Checking the Top of the File

 

comment posted Checking top of XML file

Juan Carlos Cobas 24-Feb-2003

Suppose I have a very large file (e.g. > 10 MB) and I just want to read the root element tag to make sure that the file is actually a file created by my application. So far, I'm reading all the file into the memory but I guess this is not very efficient as I'm only interested in the root element ... Could you please advise me about how to read the root element without reading the whole file?

Update March 24, 2009: With the developer version of CMarkup release 11.0 you can use file read mode (see C++ XML reader) which only reads as much of the file as you access:

bool bProcessThisFile = false;
CMarkup xml;
xml.Open( "10MB.xml", CMarkup::MDF_READFILE );
xml.FindElem();
if ( xml.GetTagName() == "TheOneIWant" )
  bProcessThisFile = true;
xml.Close();

You can also use GetAttrib to interrogate attributes on the root element. You can even process part or all of the file this way only reading the document up to the point you need to. File read mode lets you use the same methods you use to extract information without file read mode but with forward-only navigation.

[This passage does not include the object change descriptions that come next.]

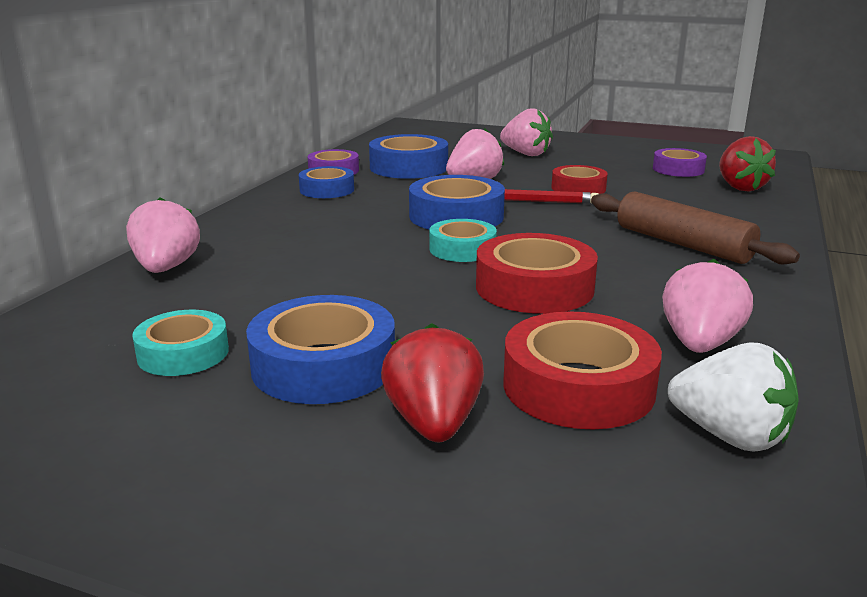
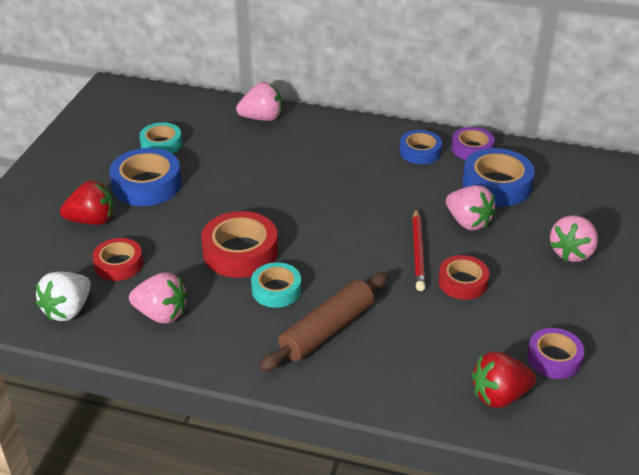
camera: 85 degrees right, 15 degrees up
blue tape [409,175,505,229] -> none
turquoise tape [429,219,497,262] -> turquoise tape moved to [251,262,301,308]
red tape [503,311,662,429] -> red tape [92,238,143,281], size x0.63

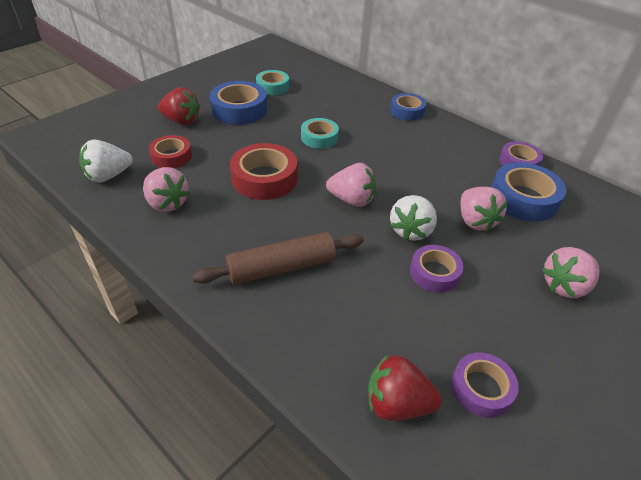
camera: 25 degrees right, 5 degrees up
pink strawberry [236,82,282,121] -> pink strawberry moved to [326,163,376,207]
turquoise tape [251,262,301,308] -> turquoise tape moved to [301,118,339,149]
blue tape [399,130,442,164] -> blue tape moved to [390,93,426,121]
red pencil [412,209,425,291] -> white strawberry [390,195,437,241]
red tape [438,255,489,300] -> purple tape [410,245,464,292]

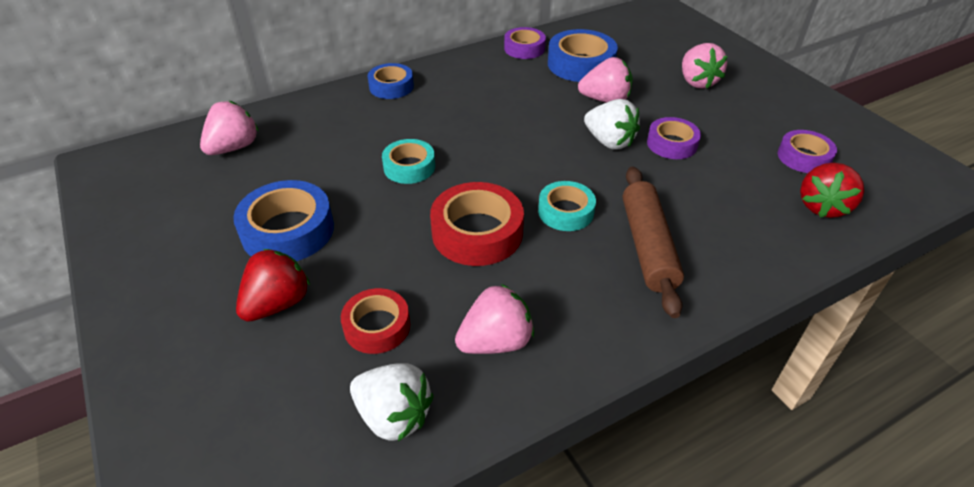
camera: 70 degrees left, 0 degrees up
white strawberry [79,140,133,183] -> white strawberry turned 45 degrees counterclockwise [350,363,433,441]
turquoise tape [256,70,289,95] -> turquoise tape moved to [538,181,596,231]
pink strawberry [326,163,376,207] -> pink strawberry moved to [200,101,259,155]

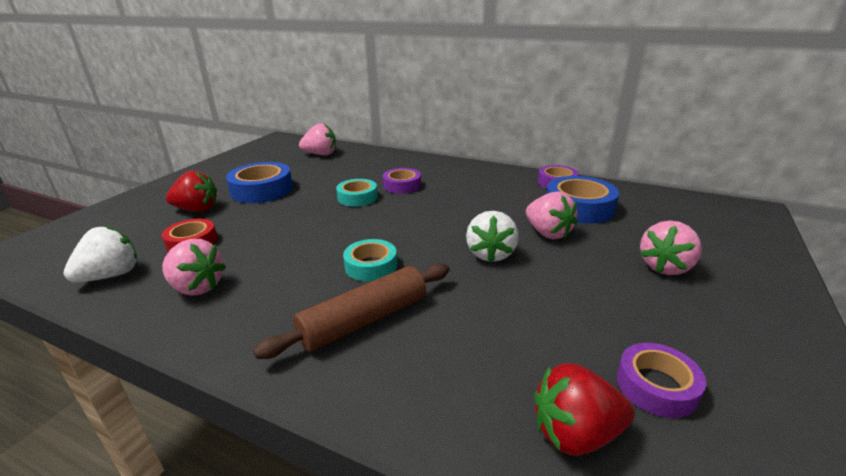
camera: 55 degrees right, 15 degrees down
white strawberry [350,363,433,441] -> white strawberry turned 135 degrees counterclockwise [63,226,137,282]
blue tape [368,63,414,99] -> none
red tape [430,182,524,266] -> none
purple tape [647,117,701,159] -> purple tape moved to [383,168,421,194]

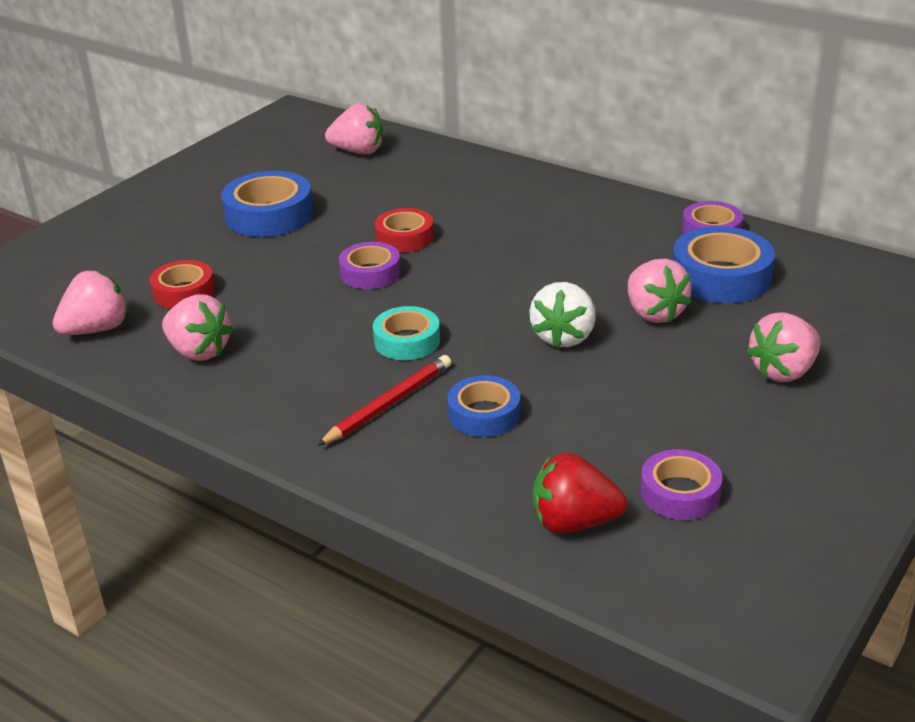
camera: 10 degrees right, 5 degrees up
white strawberry [63,226,137,282] -> pink strawberry [53,270,128,335]
red strawberry [166,171,217,212] -> none
brown rolling pin [253,263,449,359] -> red pencil [317,355,451,446]
turquoise tape [336,179,378,207] -> red tape [375,208,434,252]
purple tape [383,168,421,194] -> purple tape moved to [339,242,401,289]
none -> blue tape [447,375,520,437]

Without CMarkup's file read mode, you could read the first lines or 100 bytes of the file into a string, and diagnose it using string functions. In MFC, something like:

unsigned char szCheckBuffer[101];
CFile file( lpszPathName, CFile::modeRead );
nFileLen = file.GetLength();
nCheckLen = min( 100, nFileLen );
nCheckLen = file.Read( szCheckBuffer, nCheckLen );
szCheckBuffer[nCheckLen] = '\0';
if ( ! strstr( szCheckBuffer, "<MyRootElement" ) )
{
  file.Close();
  return FALSE;
}
// If you want to continue reading file here...
pBuffer = new unsigned char[nFileLen + 1];
memcpy( pBuffer, szCheckBuffer, nCheckLen );
nCheckLen = file.Read( &pBuffer[nCheckLen], nFileLen-nCheckLen );
file.Close();
pBuffer[nFileLen] = '\0';
CMarkup xml( (LPCSTR)pBuffer );
...